Ethereum connait des problèmes sérieux en termes de capacité de montée en charge (taille de sa blockchain ) et de fonctionnement centralisé d'un réseau présenté comme décentralisé. En effet, selon Grégory Guittard « de moins en moins de noeuds complets valident à l'heure actuelle cette blockchain ETH dans son entièreté (...). Il est théoriquement possible de monter un noeud complet Ethereum sur tout matériel informatique mais dans la pratique les ressources demandées nécessitent un matériel trop coûteux et spécifique pour qu'un opérateur lambda monte un noeud complet aussi facilement que sur Bitcoin, c'est pourquoi la plupart des noeuds complets sont aujourd'hui gérés et entretenus par une seule entreprise privée, Infura » 29 ( * ) .
Ainsi, certaines applications sur le réseau sont susceptibles de ne plus pouvoir fonctionner lors de pics d'utilisation . Ce fût par exemple observé avec la première vague de « crypto-kitties », cette application de collection et d'échanges de « chats virtuels », plus grand succès à ce jour de la blockchain Ethereum, ayant alors totalement congestionné le réseau.
3. L'absence de recours au protocole « UTXO »
Pour s'assurer collectivement de l'équilibre des entrées et des sorties, sans recourir à un tiers de confiance, le protocole du bitcoin prévoit un système particulier, qui a été repris par d'autres cryptomonnaies.
Chaque transaction, visible car inscrite dans un bloc, inclut ainsi la suppression d'une « sortie » ( output ) appartenant à l'émetteur, et la création de trois autres . L'une est à destination du récepteur, une autre à destination du mineur (frais de transaction), une troisième, éventuelle, correspond au change et est renvoyée à l'émetteur, c'est elle qui est appelée Unspent Transaction Output (UTXO). Elles font partie des innovations introduites par Bitcoin qu'Ethereum a choisi d'écarter .

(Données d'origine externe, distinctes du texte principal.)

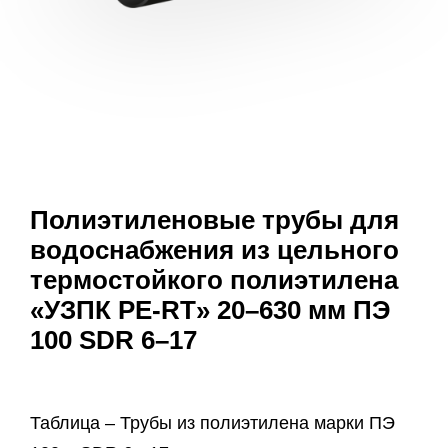
Полиэтиленовые трубы для
водоснабжения из цельного
термостойкого полиэтилена
«УЗПК PE-RT» 20–630 мм ПЭ
100 SDR 6–17
Таблица – Трубы из полиэтилена марки ПЭ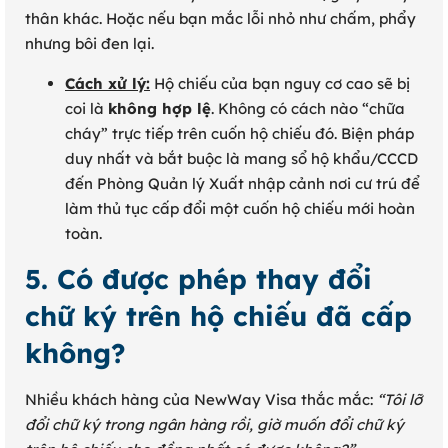
thân khác. Hoặc nếu bạn mắc lỗi nhỏ như chấm, phẩy
nhưng bôi đen lại.
Cách xử lý:
Hộ chiếu của bạn nguy cơ cao sẽ bị
coi là
không hợp lệ
. Không có cách nào “chữa
cháy” trực tiếp trên cuốn hộ chiếu đó. Biện pháp
duy nhất và bắt buộc là mang sổ hộ khẩu/CCCD
đến Phòng Quản lý Xuất nhập cảnh nơi cư trú để
làm thủ tục cấp đổi một cuốn hộ chiếu mới hoàn
toàn.
5. Có được phép thay đổi
chữ ký trên hộ chiếu đã cấp
không?
Nhiều khách hàng của NewWay Visa thắc mắc:
“Tôi lỡ
đổi chữ ký trong ngân hàng rồi, giờ muốn đổi chữ ký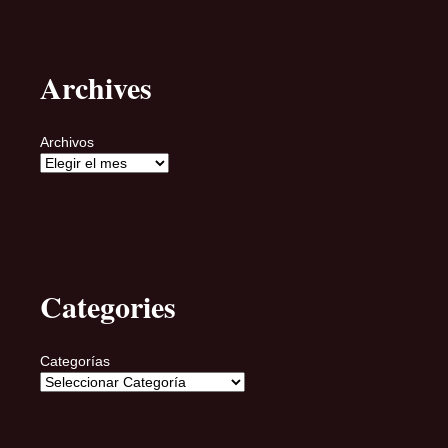
Archives
Archivos
Categories
Categorías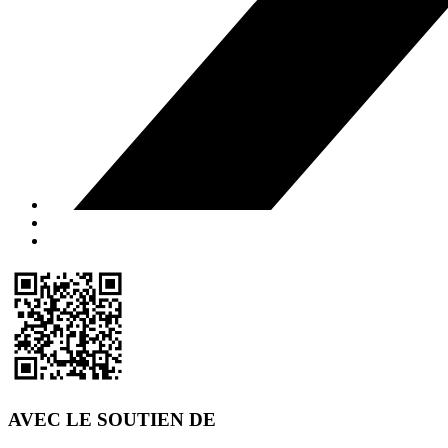
AVEC LE SOUTIEN DE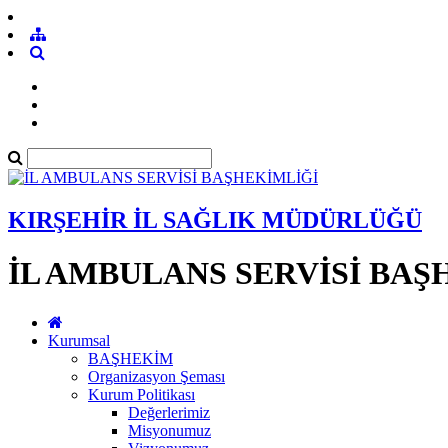
KIRŞEHİR İL SAĞLIK MÜDÜRLÜĞÜ
İL AMBULANS SERVİSİ BAŞ
Kurumsal
BAŞHEKİM
Organizasyon Şeması
Kurum Politikası
Değerlerimiz
Misyonumuz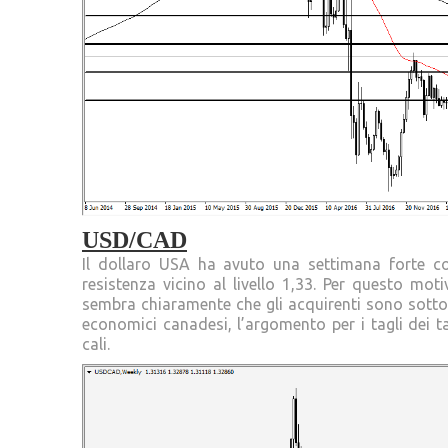
USD/CAD
Il dollaro USA ha avuto una settimana forte co
resistenza vicino al livello 1,33. Per questo mo
sembra chiaramente che gli acquirenti sono sotto 
economici canadesi, l’argomento per i tagli dei ta
cali.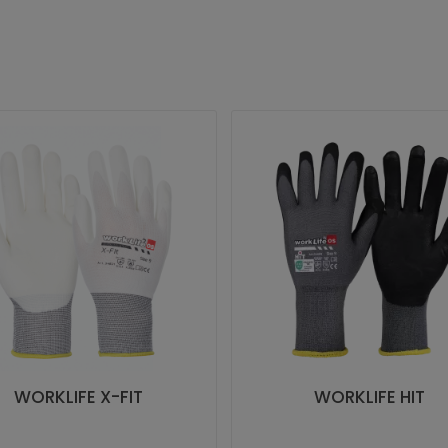
WORKLIFE X-FIT
WORKLIFE HIT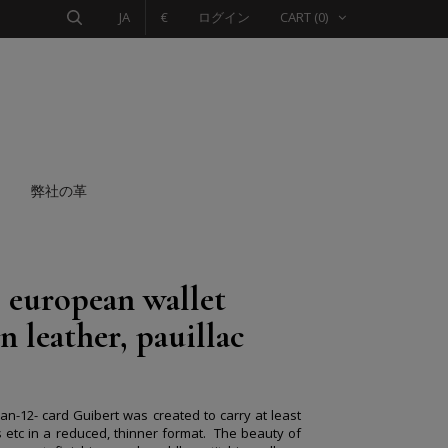
JA
€
ログイン
CART
(0)
弊社の革
s european wallet
n leather, pauillac
an-12- card Guibert was created to carry at least
s etc in a reduced, thinner format.
The beauty of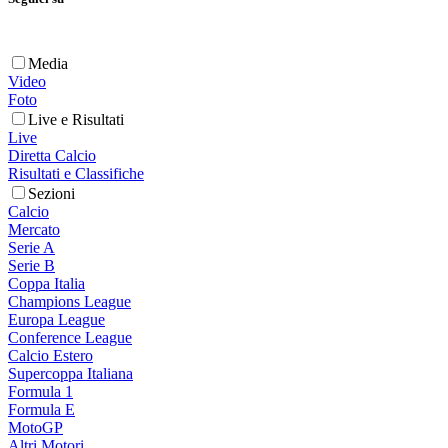
Media
Video
Foto
Live e Risultati
Live
Diretta Calcio
Risultati e Classifiche
Sezioni
Calcio
Mercato
Serie A
Serie B
Coppa Italia
Champions League
Europa League
Conference League
Calcio Estero
Supercoppa Italiana
Formula 1
Formula E
MotoGP
Altri Motori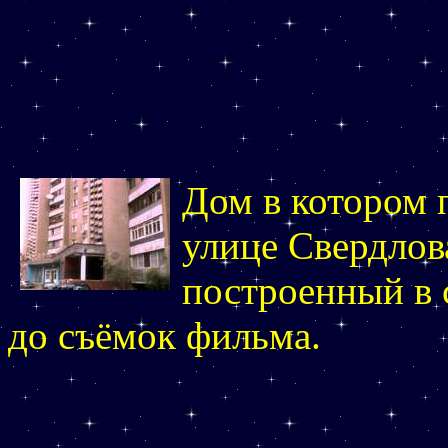
Дом в котором
улице Свердлова
построенный в 
до съёмок фильма.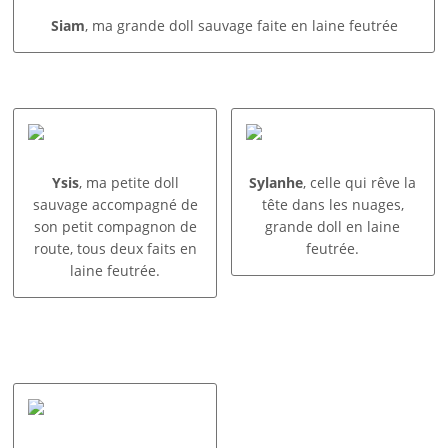
Siam
, ma grande doll sauvage faite en laine feutrée
Ysis
, ma petite doll
Sylanhe
, celle qui rêve la
sauvage accompagné de
tête dans les nuages,
son petit compagnon de
grande doll en laine
route, tous deux faits en
feutrée.
laine feutrée.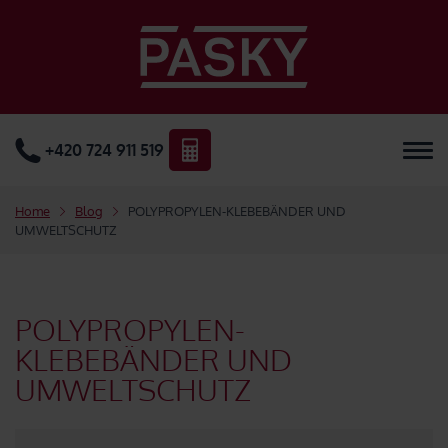
+420 724 911 519
Home
Blog
POLYPROPYLEN-KLEBEBÄNDER UND
UMWELTSCHUTZ
POLYPROPYLEN-
KLEBEBÄNDER UND
UMWELTSCHUTZ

Décomposition d'une transaction en bitcoin
Source : OPECST
Un des principaux arguments en faveur de l'approche UTXO est la montée en charge ou scalabilité. Étant donné que les soldes sont stockés comme un ensemble de transactions sortantes, l'ordre dans lequel elles sont effectuées n'a pas d'importance. Ce système permet donc d'éviter qu'un tiers de confiance ne soit sollicité dans le but de tenir à jour les comptes des utilisateurs.
Cette technique utilisée d'abord par le bitcoin puis par d'autres cryptomonnaies n'a pas été retenue pour l'ether , car elle présente certaines limites. Un tel système suppose en effet la création de plus en plus d'UTXO, qui ont chacune une valeur de plus en plus faible, ce qui nécessite un espace de stockage croissant et crée peu à peu des « poussières de comptes », qui peuvent finir par être lourds pour le réseau. Il explique notamment aussi les disparités de capacité entre Bitcoin et des réseaux de paiement traditionnels (200 000 transactions quotidiennes en bitcoins contre 150 millions pour Visa par exemple).
D'autres cryptomonnaies, en plus de l'ether, ont donc plutôt choisi de fonctionner avec un équilibrage des comptes et soldes comparable à celui d'un système bancaire classique.
* 26 Vitalik Buterin, « A Next-Generation Smart Contract and Decentralized Application Platform» , décembre 2013. Cf. https://github.com/ethereum/wiki/wiki/White-Paper en français : http://www.asseth.fr/2016/11/09/traduction-whitepaper-ethereum/
* 27 Ce système permet toutefois une programmabilité a minima de la monnaie.
* 28 Cf. la citation en anglais : « Think of Ethereum as a world computer. What Bitcoin does for payments, Ethereum does for anything that can be programmed ».